Lifting the corporate veil
It continues to be one of the most litigated and most discussed doctrines in all of corporate law. This separation of the corporation and its members, which is sometimes, referred to by the phrase ” The veil of incorporation”. The veil creates a separate, legally recognized corporate entity and shields the people behind the corporation from personal liability. In the Salomon case, arising that members are not liable for the debts of the company and this may change the mentality of people that believe always are not legally responsible. The courts will break through the corporate shell and apply the principle of lifting or piercing the corporate veil. The judge can lift the veil in order to look behind of them and to discover the real situation. The motive of those behind the alleged facade is often a determining factor in the outcome of the case. The terms lifting and piercing behind the veil are also regularly used. In Salomon case, the court has been prepared to go behind the corporate veil but did not find something illegal as a result to legitimately claim money for the debentures. Littlewoods Mail order Ltd v Inland Revenue Commissioners [1969], the court removes the corporate veil to find the real situation which according the Lord Denning reject that group of companies was a single entity.
Circumstances
In view of the difficulty in conceptualising what amounts to a facade some academics offered a number of alternative definitions. The law in order to prevent fraud and torts adopted the lifting the corporate veil.
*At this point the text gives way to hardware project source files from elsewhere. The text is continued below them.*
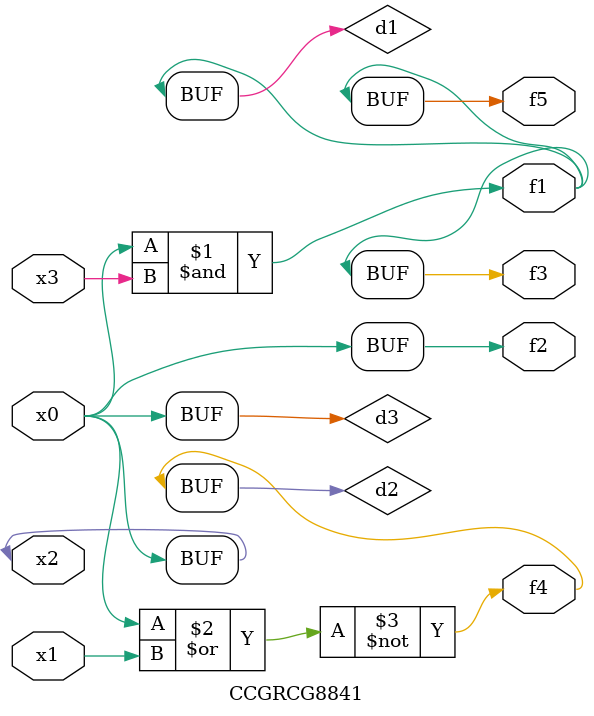
<source format=v>
module CCGRCG8841(
	input x0, x1, x2, x3,
	output f1, f2, f3, f4, f5
);

	wire d1, d2, d3;

	and (d1, x2, x3);
	nor (d2, x0, x1);
	buf (d3, x0, x2);
	assign f1 = d1;
	assign f2 = d3;
	assign f3 = d1;
	assign f4 = d2;
	assign f5 = d1;
endmodule

</source>
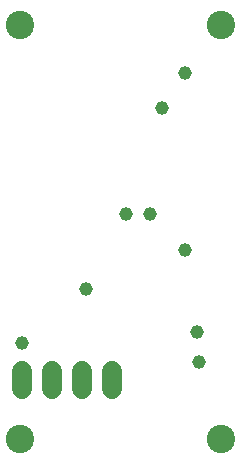
<source format=gbs>
G75*
G70*
%OFA0B0*%
%FSLAX24Y24*%
%IPPOS*%
%LPD*%
%AMOC8*
5,1,8,0,0,1.08239X$1,22.5*
%
%ADD10C,0.0946*%
%ADD11C,0.0680*%
%ADD12C,0.0456*%
D10*
X009184Y001289D03*
X015877Y001289D03*
X015877Y015069D03*
X009184Y015069D03*
D11*
X009258Y003558D02*
X009258Y002958D01*
X010258Y002958D02*
X010258Y003558D01*
X011258Y003558D02*
X011258Y002958D01*
X012258Y002958D02*
X012258Y003558D01*
D12*
X015089Y004833D03*
X015168Y003849D03*
X011388Y006289D03*
X009262Y004478D03*
X012727Y008770D03*
X013514Y008770D03*
X014695Y007589D03*
X013908Y012313D03*
X014695Y013494D03*
M02*

</source>
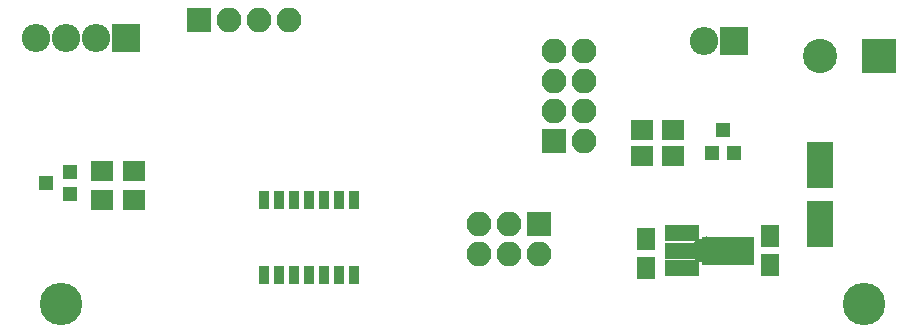
<source format=gbr>
G04 #@! TF.FileFunction,Soldermask,Top*
%FSLAX46Y46*%
G04 Gerber Fmt 4.6, Leading zero omitted, Abs format (unit mm)*
G04 Created by KiCad (PCBNEW 4.0.6-e0-6349~53~ubuntu16.04.1) date Tue Jun 20 20:26:24 2017*
%MOMM*%
%LPD*%
G01*
G04 APERTURE LIST*
%ADD10C,0.100000*%
%ADD11R,2.100000X2.100000*%
%ADD12O,2.100000X2.100000*%
%ADD13O,2.398980X2.398980*%
%ADD14R,2.398980X2.398980*%
%ADD15R,1.650000X1.900000*%
%ADD16R,1.200000X1.300000*%
%ADD17R,1.300000X1.200000*%
%ADD18R,1.900000X1.700000*%
%ADD19R,2.900000X1.400000*%
%ADD20R,4.400000X2.400000*%
%ADD21R,2.200000X3.900000*%
%ADD22R,2.900000X2.900000*%
%ADD23C,2.900000*%
%ADD24R,0.908000X1.543000*%
%ADD25C,3.600000*%
G04 APERTURE END LIST*
D10*
D11*
X98750000Y-81250000D03*
D12*
X98750000Y-78710000D03*
X98750000Y-76170000D03*
X98750000Y-73630000D03*
X101290000Y-81250000D03*
X101290000Y-78710000D03*
X101290000Y-76170000D03*
X101290000Y-73630000D03*
D13*
X111460000Y-72750000D03*
D14*
X114000000Y-72750000D03*
D15*
X117000000Y-91750000D03*
X117000000Y-89250000D03*
X106500000Y-92000000D03*
X106500000Y-89500000D03*
D11*
X97500000Y-88210000D03*
D12*
X97500000Y-90750000D03*
X94960000Y-88210000D03*
X94960000Y-90750000D03*
X92420000Y-88210000D03*
X92420000Y-90750000D03*
D11*
X68670000Y-71000000D03*
D12*
X71210000Y-71000000D03*
X73750000Y-71000000D03*
X76290000Y-71000000D03*
D16*
X112100000Y-82250000D03*
X114000000Y-82250000D03*
X113050000Y-80250000D03*
D17*
X57750000Y-85700000D03*
X57750000Y-83800000D03*
X55750000Y-84750000D03*
D18*
X108850000Y-82500000D03*
X106150000Y-82500000D03*
X60500000Y-83750000D03*
X63200000Y-83750000D03*
X108850000Y-80250000D03*
X106150000Y-80250000D03*
X60500000Y-86250000D03*
X63200000Y-86250000D03*
D19*
X109540000Y-89000000D03*
X109540000Y-90500000D03*
X109540000Y-92000000D03*
D20*
X113500000Y-90500000D03*
D10*
G36*
X111725000Y-91700000D02*
X110575000Y-91200000D01*
X110575000Y-89800000D01*
X111725000Y-89300000D01*
X111725000Y-91700000D01*
X111725000Y-91700000D01*
G37*
D21*
X121250000Y-88250000D03*
X121250000Y-83250000D03*
D22*
X126250000Y-74000000D03*
D23*
X121250000Y-74000000D03*
D13*
X54880000Y-72500000D03*
D14*
X62500000Y-72500000D03*
D13*
X59960000Y-72500000D03*
X57420000Y-72500000D03*
D24*
X74190000Y-92552000D03*
X75460000Y-92552000D03*
X76730000Y-92552000D03*
X78000000Y-92552000D03*
X79270000Y-92552000D03*
X80540000Y-92552000D03*
X81810000Y-92552000D03*
X81810000Y-86202000D03*
X80540000Y-86202000D03*
X78000000Y-86202000D03*
X76730000Y-86202000D03*
X75460000Y-86202000D03*
X74190000Y-86202000D03*
X79270000Y-86202000D03*
D25*
X57000000Y-95000000D03*
X125000000Y-95000000D03*
M02*

</source>
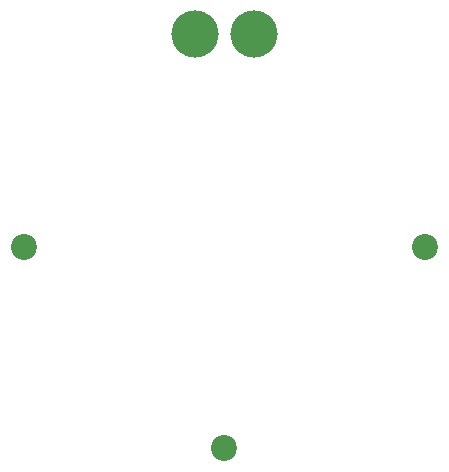
<source format=gbs>
%TF.GenerationSoftware,KiCad,Pcbnew,(6.0.9)*%
%TF.CreationDate,2023-02-03T11:18:55+01:00*%
%TF.ProjectId,SamsungLedBoard,53616d73-756e-4674-9c65-64426f617264,rev?*%
%TF.SameCoordinates,Original*%
%TF.FileFunction,Soldermask,Bot*%
%TF.FilePolarity,Negative*%
%FSLAX46Y46*%
G04 Gerber Fmt 4.6, Leading zero omitted, Abs format (unit mm)*
G04 Created by KiCad (PCBNEW (6.0.9)) date 2023-02-03 11:18:55*
%MOMM*%
%LPD*%
G01*
G04 APERTURE LIST*
%ADD10C,2.200000*%
%ADD11C,4.000000*%
G04 APERTURE END LIST*
D10*
%TO.C,REF\u002A\u002A*%
X150000000Y-117000000D03*
%TD*%
%TO.C,REF\u002A\u002A*%
X133000000Y-100000000D03*
%TD*%
%TO.C,REF\u002A\u002A*%
X167000000Y-100000000D03*
%TD*%
D11*
%TO.C,J1*%
X152500000Y-82000000D03*
X147500000Y-82000000D03*
%TD*%
M02*

</source>
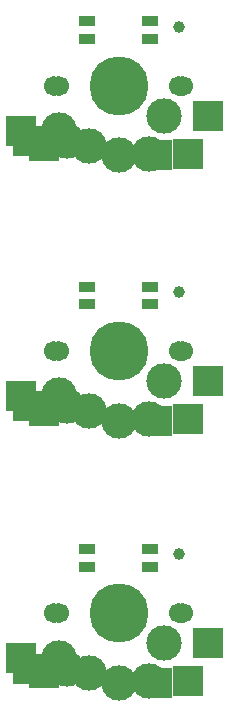
<source format=gbs>
G04 #@! TF.GenerationSoftware,KiCad,Pcbnew,(7.0.0)*
G04 #@! TF.CreationDate,2023-09-22T15:52:12-05:00*
G04 #@! TF.ProjectId,stab_tester,73746162-5f74-4657-9374-65722e6b6963,rev?*
G04 #@! TF.SameCoordinates,Original*
G04 #@! TF.FileFunction,Soldermask,Bot*
G04 #@! TF.FilePolarity,Negative*
%FSLAX46Y46*%
G04 Gerber Fmt 4.6, Leading zero omitted, Abs format (unit mm)*
G04 Created by KiCad (PCBNEW (7.0.0)) date 2023-09-22 15:52:12*
%MOMM*%
%LPD*%
G01*
G04 APERTURE LIST*
G04 Aperture macros list*
%AMRoundRect*
0 Rectangle with rounded corners*
0 $1 Rounding radius*
0 $2 $3 $4 $5 $6 $7 $8 $9 X,Y pos of 4 corners*
0 Add a 4 corners polygon primitive as box body*
4,1,4,$2,$3,$4,$5,$6,$7,$8,$9,$2,$3,0*
0 Add four circle primitives for the rounded corners*
1,1,$1+$1,$2,$3*
1,1,$1+$1,$4,$5*
1,1,$1+$1,$6,$7*
1,1,$1+$1,$8,$9*
0 Add four rect primitives between the rounded corners*
20,1,$1+$1,$2,$3,$4,$5,0*
20,1,$1+$1,$4,$5,$6,$7,0*
20,1,$1+$1,$6,$7,$8,$9,0*
20,1,$1+$1,$8,$9,$2,$3,0*%
G04 Aperture macros list end*
%ADD10C,1.000000*%
%ADD11C,1.701800*%
%ADD12C,3.000000*%
%ADD13C,5.000000*%
%ADD14C,0.990600*%
%ADD15R,2.600000X2.600000*%
%ADD16R,2.550000X2.500000*%
%ADD17RoundRect,0.082000X0.618000X-0.328000X0.618000X0.328000X-0.618000X0.328000X-0.618000X-0.328000X0*%
%ADD18C,3.400000*%
G04 APERTURE END LIST*
D10*
X119062500Y-80168750D03*
D11*
X113562500Y-80168750D03*
X113982500Y-80168750D03*
D12*
X114062500Y-83918750D03*
X114062500Y-83968750D03*
X114662500Y-84868750D03*
X116522500Y-85248750D03*
D13*
X119062500Y-80168750D03*
D12*
X119062500Y-86068750D03*
X121662500Y-85918750D03*
X122872500Y-82708750D03*
D11*
X124142500Y-80168750D03*
D14*
X124212500Y-75168750D03*
D11*
X124562500Y-80168750D03*
D15*
X110787499Y-83968749D03*
X111387499Y-84868749D03*
D16*
X112772499Y-85248749D03*
D15*
X122337499Y-86068749D03*
X124937499Y-85918749D03*
D16*
X126622499Y-82708749D03*
D17*
X121762500Y-76219751D03*
X121762500Y-74719751D03*
X116362500Y-74719751D03*
X116362500Y-76219751D03*
D11*
X113562500Y-102393750D03*
X113982500Y-102393750D03*
D12*
X114062500Y-106143750D03*
X114062500Y-106193750D03*
X114662500Y-107093750D03*
X116522500Y-107473750D03*
D13*
X119062500Y-102393750D03*
D12*
X119062500Y-108293750D03*
X121662500Y-108143750D03*
X122872500Y-104933750D03*
D11*
X124142500Y-102393750D03*
D14*
X124212500Y-97393750D03*
D11*
X124562500Y-102393750D03*
D15*
X110787499Y-106193749D03*
X111387499Y-107093749D03*
D16*
X112772499Y-107473749D03*
D15*
X122337499Y-108293749D03*
X124937499Y-108143749D03*
D16*
X126622499Y-104933749D03*
D17*
X121762500Y-98444751D03*
X121762500Y-96944751D03*
X116362500Y-96944751D03*
X116362500Y-98444751D03*
D18*
X119062500Y-57711234D03*
D11*
X113562500Y-57711234D03*
X113982500Y-57711234D03*
D12*
X114062500Y-61461234D03*
X114062500Y-61511234D03*
X114662500Y-62411234D03*
X116522500Y-62791234D03*
D13*
X119062500Y-57711234D03*
D12*
X119062500Y-63611234D03*
X121662500Y-63461234D03*
X122872500Y-60251234D03*
D11*
X124142500Y-57711234D03*
D14*
X124212500Y-52711234D03*
D11*
X124562500Y-57711234D03*
D15*
X110787499Y-61511233D03*
X111387499Y-62411233D03*
D16*
X112772499Y-62791233D03*
D15*
X122337499Y-63611233D03*
X124937499Y-63461233D03*
D16*
X126622499Y-60251233D03*
D17*
X121762500Y-53762235D03*
X121762500Y-52262235D03*
X116362500Y-52262235D03*
X116362500Y-53762235D03*
M02*

</source>
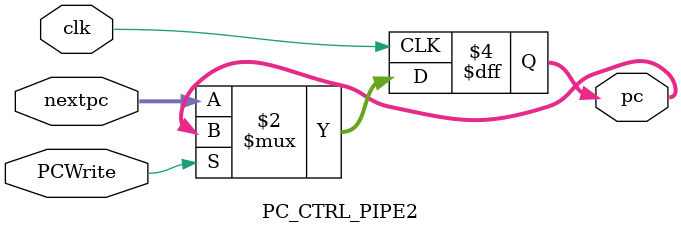
<source format=v>
`timescale 1ns / 1ps


module PC_CTRL_PIPE2(PCWrite, nextpc, clk, pc);
    input clk, PCWrite;
    input [31:0] nextpc;
    output [31:0] pc;
    reg [31:0] pc = 32'd0;
    
    always@(posedge clk) begin
        pc <= (PCWrite)? pc: nextpc;
    end
    
endmodule

</source>
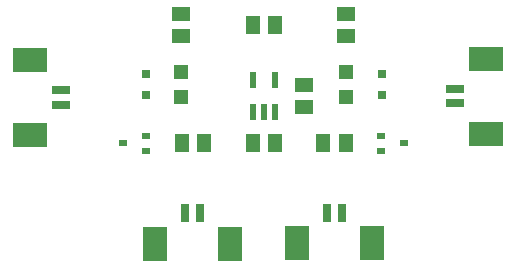
<source format=gtp>
G75*
%MOIN*%
%OFA0B0*%
%FSLAX25Y25*%
%IPPOS*%
%LPD*%
%AMOC8*
5,1,8,0,0,1.08239X$1,22.5*
%
%ADD10R,0.05118X0.05906*%
%ADD11R,0.05906X0.05118*%
%ADD12R,0.04724X0.04724*%
%ADD13R,0.03150X0.02756*%
%ADD14R,0.02559X0.02362*%
%ADD15R,0.11811X0.08268*%
%ADD16R,0.06299X0.03150*%
%ADD17R,0.02200X0.05200*%
%ADD18R,0.08268X0.11811*%
%ADD19R,0.03150X0.06299*%
D10*
X0061858Y0045226D03*
X0069339Y0045226D03*
X0085480Y0045226D03*
X0092961Y0045226D03*
X0109102Y0045226D03*
X0116583Y0045226D03*
X0092961Y0084596D03*
X0085480Y0084596D03*
D11*
X0061661Y0080856D03*
X0061661Y0088336D03*
X0102469Y0064714D03*
X0102469Y0057234D03*
X0116780Y0080856D03*
X0116780Y0088336D03*
D12*
X0116780Y0069045D03*
X0116780Y0060777D03*
X0061661Y0060777D03*
X0061661Y0069045D03*
D13*
X0049850Y0068454D03*
X0049850Y0061368D03*
X0128591Y0061368D03*
X0128591Y0068454D03*
D14*
X0128394Y0047785D03*
X0136071Y0045226D03*
X0128394Y0042667D03*
X0050047Y0042667D03*
X0042370Y0045226D03*
X0050047Y0047785D03*
D15*
X0011285Y0047894D03*
X0011285Y0072894D03*
X0163236Y0073474D03*
X0163236Y0048474D03*
D16*
X0153000Y0058513D03*
X0153000Y0063435D03*
X0021521Y0062855D03*
X0021521Y0057933D03*
D17*
X0085520Y0055574D03*
X0089220Y0055574D03*
X0092920Y0055574D03*
X0092920Y0066374D03*
X0085520Y0066374D03*
D18*
X0052958Y0011677D03*
X0077958Y0011677D03*
X0100403Y0011877D03*
X0125403Y0011877D03*
D19*
X0115363Y0022114D03*
X0110442Y0022114D03*
X0067919Y0021914D03*
X0062998Y0021914D03*
M02*

</source>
There are different circumstances that courts lift the corporate veil. One of the earlier instances where the Court pierced the corporate veil was in the case of Gilford v Horne [19330] CH 935, which the company was formed for fraudulent purpose. Moreover, The court made it clear that if a group of companies was found to be a single economic unit, then it was justifiable to lift the corporate veil. This is illustrated by Adams v Cape Plc [1990] CH 433. Another situation that the court is piercing the veil is when the company can be defined as an enemy to the public or national interest for instance in the case of Daimler Co. v Continental Tyre Co Ltd [1916] AC 307. In conditions that the major shareholders apply their power to direct the other members to decide the undesirable because of the little influence in the decision making as happened in the case of Re Bugle Press [1961] CH 270. The avoidance of legal obligations is a usual phenomenon which court piercing the veil. Jones v Lipman [1962] 1 All ER 442, is one example of this circumstance. Conclusion – WIPLimited liability clearly encourages investments as the member’s risk is minimised. Risk taking is easier for members as a result of knowledge that will not lose their personal fortune.